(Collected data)

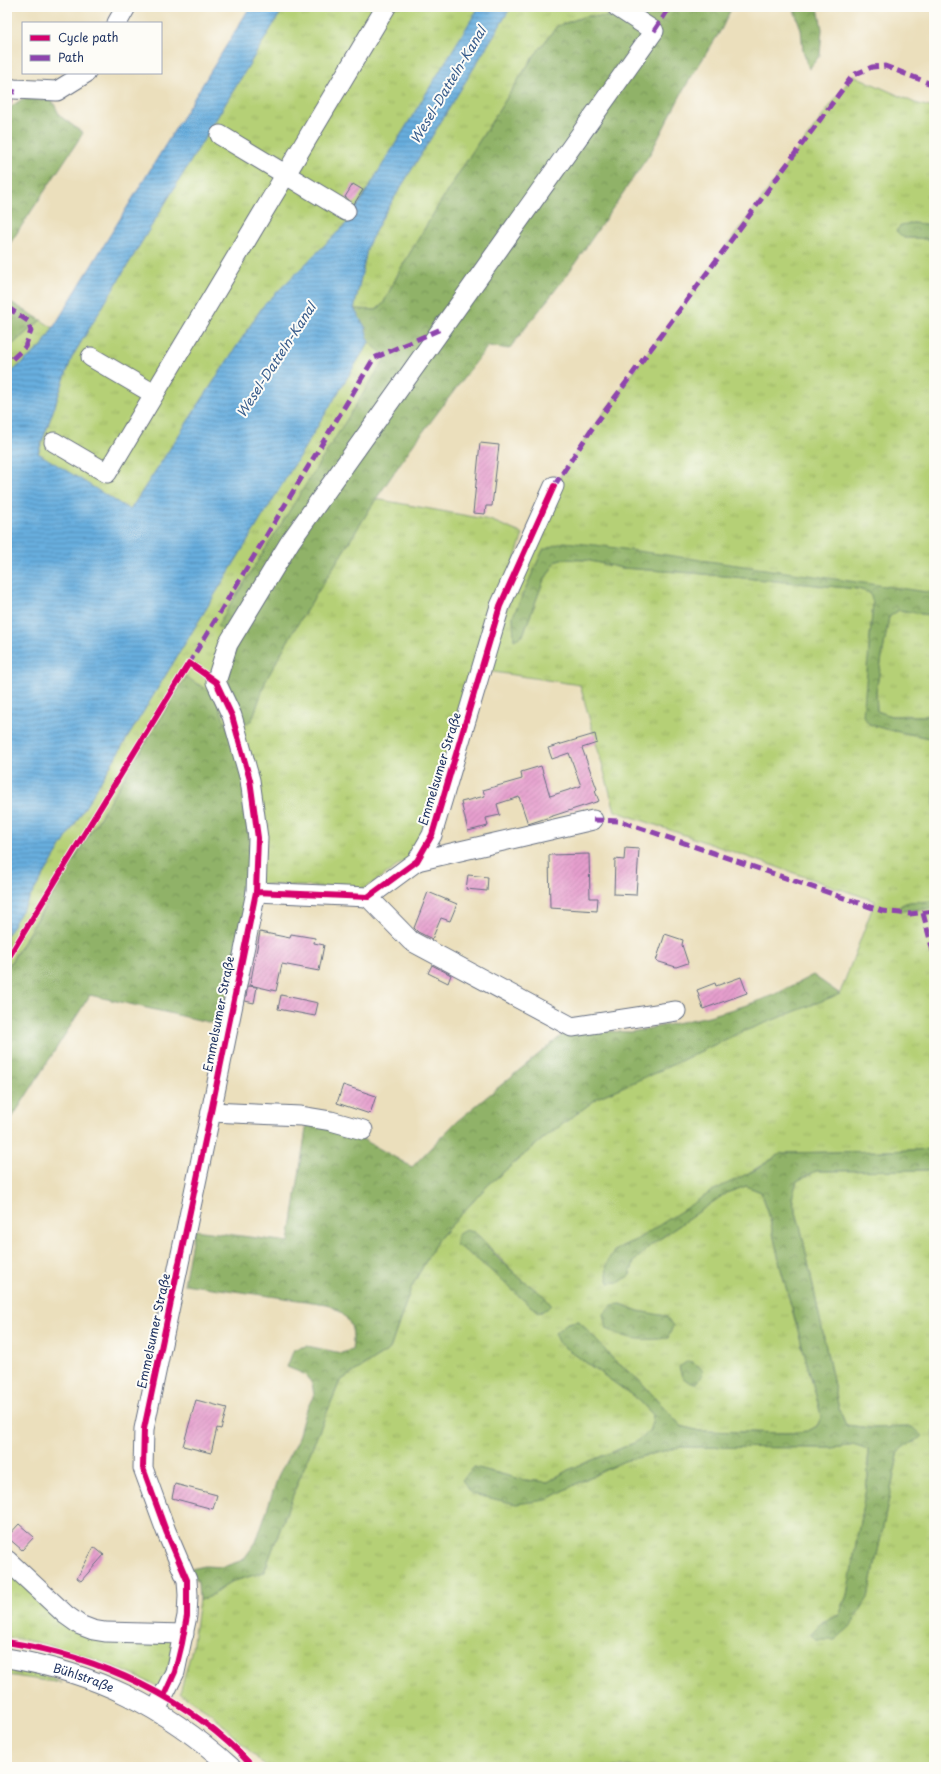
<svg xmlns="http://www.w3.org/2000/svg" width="941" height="1774" font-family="'Playpen Sans',sans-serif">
	<defs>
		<pattern id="grass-tufts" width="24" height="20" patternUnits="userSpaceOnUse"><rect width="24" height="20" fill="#b5d076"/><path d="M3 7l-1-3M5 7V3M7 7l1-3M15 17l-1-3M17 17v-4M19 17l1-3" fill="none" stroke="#9bb368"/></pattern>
		<pattern id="forest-crowns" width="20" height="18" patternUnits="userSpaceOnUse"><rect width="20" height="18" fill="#90b267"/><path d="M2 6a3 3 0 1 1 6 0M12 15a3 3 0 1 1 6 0" fill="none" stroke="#759158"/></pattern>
		<pattern id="water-rules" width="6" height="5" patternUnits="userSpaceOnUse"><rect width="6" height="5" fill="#67aede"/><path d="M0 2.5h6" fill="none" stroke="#548eb7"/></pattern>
		<pattern id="building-hatch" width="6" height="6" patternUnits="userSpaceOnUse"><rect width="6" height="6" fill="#e69fcd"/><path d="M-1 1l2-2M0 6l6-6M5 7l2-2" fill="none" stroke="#ba82aa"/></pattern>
	</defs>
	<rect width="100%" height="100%" fill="#fdfcf7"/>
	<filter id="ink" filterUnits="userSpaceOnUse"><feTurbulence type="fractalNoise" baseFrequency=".025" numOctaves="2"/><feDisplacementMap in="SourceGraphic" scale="8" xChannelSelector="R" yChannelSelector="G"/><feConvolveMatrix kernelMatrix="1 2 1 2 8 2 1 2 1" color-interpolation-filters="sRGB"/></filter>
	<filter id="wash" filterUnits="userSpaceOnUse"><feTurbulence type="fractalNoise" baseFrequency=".012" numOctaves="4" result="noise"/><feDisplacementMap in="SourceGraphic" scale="16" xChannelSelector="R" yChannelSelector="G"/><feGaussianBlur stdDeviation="0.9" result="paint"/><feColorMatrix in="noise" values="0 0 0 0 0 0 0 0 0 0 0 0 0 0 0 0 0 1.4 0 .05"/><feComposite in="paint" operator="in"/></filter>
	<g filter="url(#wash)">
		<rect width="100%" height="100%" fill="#ebdfbc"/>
		<path fill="url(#grass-tufts)" stroke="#68806a" fill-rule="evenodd" d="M284,7H479L347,223L263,306L130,510L38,454L72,357Z
			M511,7H618L611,17L586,16L557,26L531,60L441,201L401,268L383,304L376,310L354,309L368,245L382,218Z
			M853,75L915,103L934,108V225L912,223L904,238H919L934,241V593L543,550L513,616L514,639L523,635L543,582L556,561L560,559L586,560L622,568L693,573L858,589L870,593L873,603L869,648V724L885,729L934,739V900C922,904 909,898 899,907L902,911L934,908V1149L888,1151L782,1153L636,1240L622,1246L613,1252L630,1275L634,1262L651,1245L726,1193L746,1186L761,1192L768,1211L781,1269L819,1407L821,1418L817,1426L808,1431L788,1433L699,1431L681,1426L640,1381L614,1360L579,1321L567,1323L560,1344L640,1401L653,1415L651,1430L634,1443L568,1470L548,1482L524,1480L474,1467L546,1500L582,1481L624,1461L679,1447L831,1448L856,1445L868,1449V1476L847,1595L839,1615L822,1622L811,1634L868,1598L899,1451L906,1444L916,1442L912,1427L870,1428L846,1425L839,1409L802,1234L792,1197L797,1181L816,1171L934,1170V1767H266L211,1713L180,1693L192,1649L199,1599L209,1597L231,1582L264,1572L298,1482L340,1381L390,1349L411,1288L437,1241L488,1185L544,1138L599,1097L657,1072L737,1034L840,993L875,901L615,811L580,685L487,671L506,610L554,486L591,430ZM480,1237C493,1251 506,1265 520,1278C531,1287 542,1294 551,1305L547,1309L538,1312C510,1290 487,1263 457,1245ZM621,1304L638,1311L666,1317L604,1314Z
			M41,320L53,328L42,346L7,376V349Z
			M369,342L386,356L239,639L252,720L266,680L294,630L376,499L490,520L523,534L427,828L416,853L364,889L251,884L186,677L7,968V935Z
			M899,610L934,616V716H891L877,711L876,691L889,617Z
			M7,1569L71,1627L177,1639L161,1688C112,1664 61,1645 7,1637Z
			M7,1669L49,1677L62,1683L7,1675Z"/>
		<path fill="url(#forest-crowns)" stroke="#567062" d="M618,7H732L721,30L685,87L651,152L567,275L509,349L488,346L410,449L376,499L294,630L266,680L252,720L247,723C220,700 228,668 239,640L217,626L386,357L369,342L365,327L354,309L376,310L383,304L401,268L441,201L531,60L557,26L586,16L611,17Z
			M793,7H818L822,29L820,55L809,69L803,51L801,29Z
			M22,99L52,100L60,116L83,133L7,248V119L12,106Z
			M912,223L934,225V241L919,238H904L896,231L901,225Z
			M7,300L41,320L7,349Z
			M564,542L595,545L934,593V616L899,610L889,617L876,691L877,711L891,716H934V739L885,729L869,724L863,716L873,603L870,593L858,589L693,573L622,568L586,560L560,559L556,561L543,582L523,635L514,640L513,616L543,550Z
			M186,677L214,694L245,772L251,884L221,1025L90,995L7,1126V969Z
			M934,900V908L901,911L899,907C909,898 922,904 934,900Z
			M813,975L840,994L737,1034L657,1072L599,1097L544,1138L488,1185L437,1241L411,1288L390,1349L340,1381L298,1482L264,1572L231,1582L209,1597L199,1599L198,1583L191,1569L205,1566L223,1567L243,1560L256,1542L279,1474L297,1441L305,1412L314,1395L312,1383L304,1374L287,1367L294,1349L307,1346L341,1353L352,1350C356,1325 348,1315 327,1304L184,1284L194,1230L289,1242L307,1122L347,1132L364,1140L412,1167L456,1122L572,1027L603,1031L631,1032L667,1025L709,1016L747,1005L776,994Z
			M934,1149V1170L816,1171L797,1181L792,1198L802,1234L839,1409L846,1425L870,1428L912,1427L922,1436C913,1445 908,1442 899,1451L868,1598L850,1627L835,1640H816L810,1634L822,1622L839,1615L847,1595L868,1476V1449L856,1445L831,1448L679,1447L624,1461L582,1481L546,1500L516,1504L472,1494L462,1480L474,1467L524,1480L548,1482L568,1470L634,1443L651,1430L653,1415L640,1401L560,1344L555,1333L567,1323L579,1321L614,1360L640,1381L681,1426L699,1431L788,1433L808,1431L817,1426L821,1418L819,1407L781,1269L768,1211L761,1192L746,1186L726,1193L651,1245L634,1262L630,1275L620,1282L609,1283C601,1257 614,1249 636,1240L714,1190L755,1170L782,1153L888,1151Z
			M465,1230L474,1232L480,1237L498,1258L521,1279L544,1296L551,1305L547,1309L538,1312C510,1290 487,1263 456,1245L457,1235Z
			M621,1304L638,1311L666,1316L673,1326L668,1338C643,1341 629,1340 607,1329L604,1314L612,1305Z
			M688,1361L693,1362L703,1370L702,1375L697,1383H690L682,1377L679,1367Z"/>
		<path fill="url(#water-rules)" stroke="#416e9e" d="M250,7H284L72,357L38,453L130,510L263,306L347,223L479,7H511L382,218L368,245L354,309L365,327L369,342L7,935V376L42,346Z"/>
		<g id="blocks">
			<path fill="url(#building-hatch)" d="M353,184L363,190L354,204L345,197Z
				M480,443L499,445L492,506H486L485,514L473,513Z
				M595,734L597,743L582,748L597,789L595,791L599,801L528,824L519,797L497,804L500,815L486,818L488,826L468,831L461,802L485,796L483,790L522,779L521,772L541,766L550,796L581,786L569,753L552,759L548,748Z
				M625,848L639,849L636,895L614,894L615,859L624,860Z
				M589,854L590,898H598L597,911L550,908L549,855Z
				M468,875L488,877L487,891L466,889Z
				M428,892L457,904L450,921L441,918L432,939L418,932L414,928Z
				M260,932L290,938L291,934L315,938L314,943L324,945L319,971L282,964L276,991L250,985Z
				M665,934L683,940L682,945L688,963L676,967L656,961Z
				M432,965L451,975L448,983L428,973Z
				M741,977L747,993L703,1009L697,990L715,983L716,986Z
				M248,986L257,987L254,1003L245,1001Z
				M281,995L318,1003L315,1016L278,1009Z
				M343,1085L376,1096L370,1114L337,1103Z
				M196,1400L227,1408L221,1429L217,1428L211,1453L183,1446Z
				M175,1484L217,1495L213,1509L172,1498Z
				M19,1524L34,1537L22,1550L7,1537Z
				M94,1547L104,1555L81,1581L77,1578Z"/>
		</g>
	</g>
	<g filter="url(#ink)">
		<use href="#blocks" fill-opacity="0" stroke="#646d7f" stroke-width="1"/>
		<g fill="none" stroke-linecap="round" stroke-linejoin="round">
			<g stroke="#646d7f" stroke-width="21">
				<g id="minor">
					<path d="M117,23L126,7"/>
					<path d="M7,88L14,89L57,91L86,73"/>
					<path d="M220,135L346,211"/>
					<path d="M91,357L154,394"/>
					<path d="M54,442L107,473L386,7"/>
					<path d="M417,861L593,820"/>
					<path d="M256,892L368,897L417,861L432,835L500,606L554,486"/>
					<path d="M368,897L411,941L572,1027L676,1011"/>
					<path d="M211,1112L301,1116L331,1121L363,1130"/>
					<path d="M7,1560L66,1615L80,1625L93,1630L105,1632L184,1634"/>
					<path id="s1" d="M7,1658C97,1673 164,1707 231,1767"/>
					<path d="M156,1710L175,1672L187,1616L188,1595L187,1580L166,1531L143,1468L144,1429L211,1112L256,892L258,838L250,780L232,716L216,682L228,644L290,542L654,31L617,7"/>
				</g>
			</g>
			<use href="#minor" stroke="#fff" stroke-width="19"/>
			<path stroke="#8e44ad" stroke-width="5" stroke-dasharray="10 5" stroke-linecap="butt" d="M654,31L670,7
				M7,108L14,89
				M7,307L28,321L31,331L25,347L7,364
				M554,486L591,430L853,75L872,67L885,66L934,85
				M188,665L374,358L441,329
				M593,820L620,821L882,911L910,914L934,911
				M923,913L934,955
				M934,1051V1071"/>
			<g stroke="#fdfcf7" stroke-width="8">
				<path id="cycleway" d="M256,892L368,897L417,861L432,835L500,606L554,486
					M7,960L189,663L216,682L232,716L250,780L258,838L256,892L211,1112L144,1429L143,1468L166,1531L187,1580V1616L182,1643L175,1672L164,1696
					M7,1642C100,1657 189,1697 253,1767"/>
			</g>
			<use href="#cycleway" stroke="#d6006c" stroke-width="6"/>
		</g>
	</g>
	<g text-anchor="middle" stroke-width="4" stroke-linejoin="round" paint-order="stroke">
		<g font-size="12" fill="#1b2f5e" stroke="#fdfcf7">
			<text transform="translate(440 769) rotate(-73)" y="4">Emmelsumer Straße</text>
			<text transform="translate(219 1014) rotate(-79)" y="4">Emmelsumer Straße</text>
			<text transform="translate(154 1331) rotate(-78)" y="4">Emmelsumer Straße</text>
			<text dy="4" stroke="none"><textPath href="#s1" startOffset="79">Bühlstraße</textPath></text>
		</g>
		<g font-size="13" font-style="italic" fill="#365b8b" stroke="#fdfcf7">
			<text transform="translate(448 85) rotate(-59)" y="5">Wesel-Datteln-Kanal</text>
			<text transform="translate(276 360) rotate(-57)" y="5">Wesel-Datteln-Kanal</text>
		</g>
	</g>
	<rect width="941" height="1774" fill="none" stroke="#fdfcf7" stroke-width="24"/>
	<rect x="22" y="22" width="140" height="52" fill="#fdfcf7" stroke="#a3aaba"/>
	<rect x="30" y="35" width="20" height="6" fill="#d6006c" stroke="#a3aaba"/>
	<text x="58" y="42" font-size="12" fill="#1b2f5e">Cycle path</text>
	<rect x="30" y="55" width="20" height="6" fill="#8e44ad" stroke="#a3aaba"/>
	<text x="58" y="62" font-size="12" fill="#1b2f5e">Path</text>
</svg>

Task item —
Every line in the records above that contains the word "linejoin" is to be copied out.

Exercise output —
		<g fill="none" stroke-linecap="round" stroke-linejoin="round">
	<g text-anchor="middle" stroke-width="4" stroke-linejoin="round" paint-order="stroke">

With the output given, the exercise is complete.